Es ist der Initiative vieler zu verdanken, dass diese nationale Kraftanstrengung für die Kultur möglich wurde. Viele Verbände, viele Künstlerinnen und Kreative und auch der Deutsche Kulturrat haben klar und nachvollziehbar die Bedarfe artikuliert. Die Länder sind früh mit eigenen Hilfsprogrammen von erheblichem Ausmaß in die Verantwortung gegangen und haben dem Bund angeboten, partnerschaftlich zusammenzuarbeiten. Und die Bundesregierung hat von der zuständigen Staatsministerin über den Vizekanzler bis zur Bundeskanzlerin früh klargemacht, dass der Kultur geholfen werden soll.

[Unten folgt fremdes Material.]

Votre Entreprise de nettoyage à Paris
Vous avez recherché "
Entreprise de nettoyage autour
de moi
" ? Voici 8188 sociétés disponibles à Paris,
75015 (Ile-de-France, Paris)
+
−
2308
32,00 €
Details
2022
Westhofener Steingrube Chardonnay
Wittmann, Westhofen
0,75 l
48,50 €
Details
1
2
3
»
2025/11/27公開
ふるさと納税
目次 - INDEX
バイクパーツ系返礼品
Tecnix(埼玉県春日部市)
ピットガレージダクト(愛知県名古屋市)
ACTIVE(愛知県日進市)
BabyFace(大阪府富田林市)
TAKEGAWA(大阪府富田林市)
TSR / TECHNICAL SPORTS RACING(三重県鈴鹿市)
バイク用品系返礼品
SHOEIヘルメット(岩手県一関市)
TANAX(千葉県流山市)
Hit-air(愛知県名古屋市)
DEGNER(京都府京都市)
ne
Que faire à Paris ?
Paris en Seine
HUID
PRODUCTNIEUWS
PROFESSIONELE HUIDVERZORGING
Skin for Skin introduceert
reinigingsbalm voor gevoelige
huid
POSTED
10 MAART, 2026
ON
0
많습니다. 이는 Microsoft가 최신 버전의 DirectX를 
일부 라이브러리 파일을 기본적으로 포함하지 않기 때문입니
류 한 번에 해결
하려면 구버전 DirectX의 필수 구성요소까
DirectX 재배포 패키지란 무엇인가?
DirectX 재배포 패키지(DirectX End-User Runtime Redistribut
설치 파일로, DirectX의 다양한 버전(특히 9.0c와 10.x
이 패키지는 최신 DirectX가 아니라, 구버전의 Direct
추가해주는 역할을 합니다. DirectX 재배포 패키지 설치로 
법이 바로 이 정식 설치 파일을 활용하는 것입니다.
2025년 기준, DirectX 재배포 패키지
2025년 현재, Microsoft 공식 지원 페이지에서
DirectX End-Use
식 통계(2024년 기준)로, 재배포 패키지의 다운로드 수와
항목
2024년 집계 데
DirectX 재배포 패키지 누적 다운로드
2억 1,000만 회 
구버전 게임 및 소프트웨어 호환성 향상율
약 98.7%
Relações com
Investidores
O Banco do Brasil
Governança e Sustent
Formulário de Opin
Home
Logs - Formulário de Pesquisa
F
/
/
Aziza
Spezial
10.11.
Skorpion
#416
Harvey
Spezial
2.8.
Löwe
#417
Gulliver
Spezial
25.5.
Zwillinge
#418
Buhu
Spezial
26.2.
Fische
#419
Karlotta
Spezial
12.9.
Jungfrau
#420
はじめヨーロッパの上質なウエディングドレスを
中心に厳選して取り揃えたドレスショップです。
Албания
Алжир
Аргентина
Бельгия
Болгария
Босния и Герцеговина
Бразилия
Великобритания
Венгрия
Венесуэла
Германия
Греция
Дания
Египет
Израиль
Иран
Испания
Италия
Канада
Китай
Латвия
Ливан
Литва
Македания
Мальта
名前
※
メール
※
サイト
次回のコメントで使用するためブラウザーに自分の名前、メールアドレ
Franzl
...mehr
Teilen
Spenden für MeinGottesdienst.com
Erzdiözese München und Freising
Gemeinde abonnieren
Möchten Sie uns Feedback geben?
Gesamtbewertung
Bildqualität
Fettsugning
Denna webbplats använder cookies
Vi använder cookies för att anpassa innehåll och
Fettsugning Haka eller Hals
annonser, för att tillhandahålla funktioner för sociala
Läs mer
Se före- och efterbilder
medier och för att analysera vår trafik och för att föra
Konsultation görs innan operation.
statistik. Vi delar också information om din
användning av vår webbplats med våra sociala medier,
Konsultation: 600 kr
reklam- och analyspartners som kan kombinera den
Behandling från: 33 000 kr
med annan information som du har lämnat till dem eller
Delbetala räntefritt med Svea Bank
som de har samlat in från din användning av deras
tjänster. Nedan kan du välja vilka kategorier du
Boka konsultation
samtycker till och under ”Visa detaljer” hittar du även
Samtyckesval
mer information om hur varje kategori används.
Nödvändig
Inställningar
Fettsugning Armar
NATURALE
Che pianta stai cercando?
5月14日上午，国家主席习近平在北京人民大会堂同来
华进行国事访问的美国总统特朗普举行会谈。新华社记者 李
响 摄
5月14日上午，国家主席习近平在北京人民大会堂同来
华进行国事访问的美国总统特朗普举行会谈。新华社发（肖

Es ist wahrlich keine Selbstverständlichkeit, dass der Finanzminister Olaf Scholz, als er nach den Inhalten des Konjunkturpaketes gefragt wurde, als Erstes die Kultur genannt hat. Diese Wertschätzung ist wichtig. Aber sie muss sich jetzt auch in der Umsetzung stetig erweisen. Das wird nur gelingen, wenn sich Bund und Länder gut und eng abstimmen. Die Länder sind dazu bereit. Sie wissen, wo die Not am größten ist, und sie haben bereits viele Instrumente entwickelt, die konkret helfen und wirksam sind, und werden weitere Hilfen auf den Weg bringen.

 

Wir stehen am Beginn einer neuen Etappe des kulturellen Umgangs mit den Folgen des Coronavirus. Während es in den ersten Wochen darum ging, die Ausfälle aus dem kompletten Erliegen des kulturellen Lebens zu kompensieren, müssen wir nun die Wiederaufnahme der Produktion ermöglichen. Wir müssen ausprobieren, wie es sich anfühlt zu veranstalten. Wir müssen Formate entwickeln, die den Hygiene- und Abstandsregeln gerecht werden. Und wir müssen uns darum kümmern, dass künstlerische Intervention, Inspiration und Irritation unsere gesellschaftlichen Diskurse aufmischen können.

 

Damit wir eben nicht nur über Geld reden, wenn wir uns den Fragen zuwenden, was wir aus den vergangenen Monaten eigentlich gelernt haben und wie wir künftig leben wollen.

 

Dieser Text ist zuerst erschienen in Politik & Kultur 07-08/2020.

Carsten Brosda
Carsten Brosda ist Senator für Kultur und Medien Hamburg.